What is needed: How many of the lines below include the word "forward"? Only the number should be given.
··· Data for this exercise ···
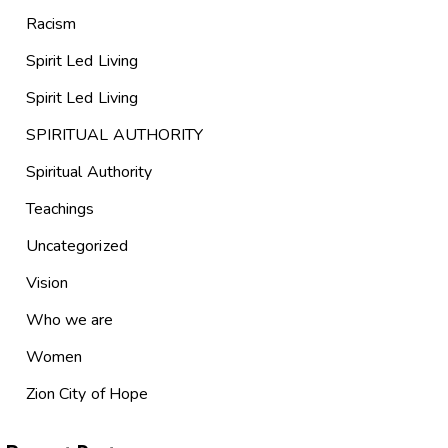
Racism
Spirit Led Living
Spirit Led Living
SPIRITUAL AUTHORITY
Spiritual Authority
Teachings
Uncategorized
Vision
Who we are
Women
Zion City of Hope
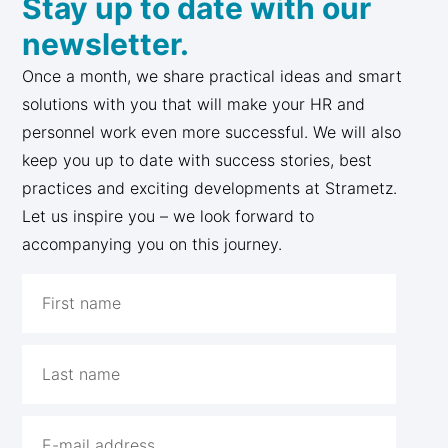
Stay up to date with our
newsletter.
Once a month, we share practical ideas and smart
solutions with you that will make your HR and
personnel work even more successful. We will also
keep you up to date with success stories, best
practices and exciting developments at Strametz.
Let us inspire you – we look forward to
accompanying you on this journey.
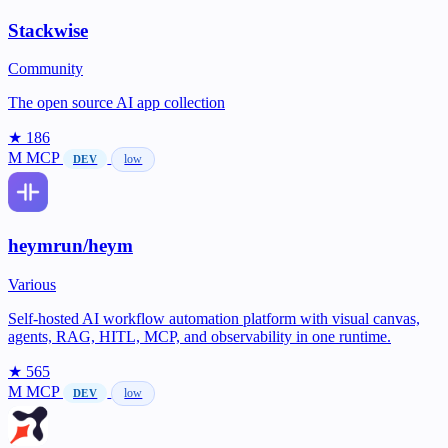
Stackwise
Community
The open source AI app collection
★ 186
M
MCP
low
DEV
heymrun/heym
Various
Self-hosted AI workflow automation platform with visual canvas,
agents, RAG, HITL, MCP, and observability in one runtime.
★ 565
M
MCP
low
DEV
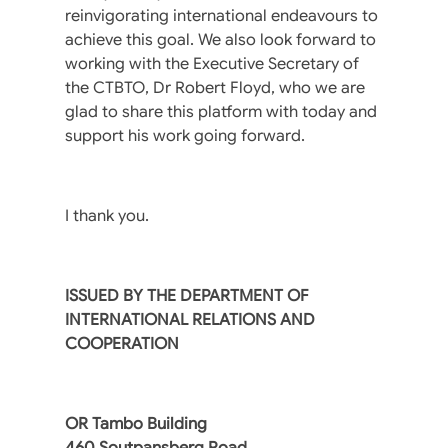
reinvigorating international endeavours to
achieve this goal. We also look forward to
working with the Executive Secretary of
the CTBTO, Dr Robert Floyd, who we are
glad to share this platform with today and
support his work going forward.
I thank you.
ISSUED BY THE DEPARTMENT OF
INTERNATIONAL RELATIONS AND
COOPERATION
OR Tambo Building
460 Soutpansberg Road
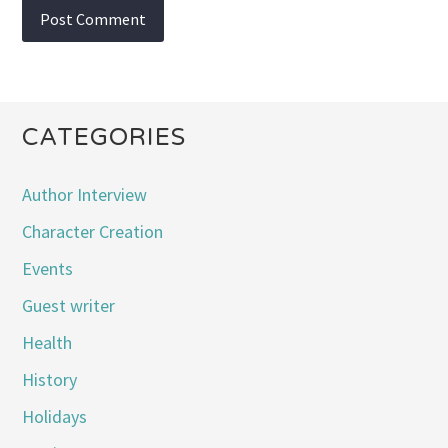
CATEGORIES
Author Interview
Character Creation
Events
Guest writer
Health
History
Holidays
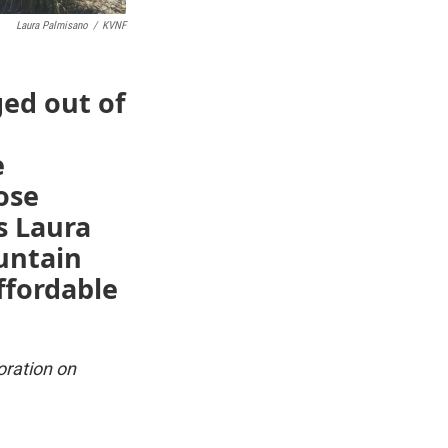
Laura Palmisano
/
KVNF
ged out of
e
ose
s Laura
untain
ffordable
oration on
···
Exercise response: 3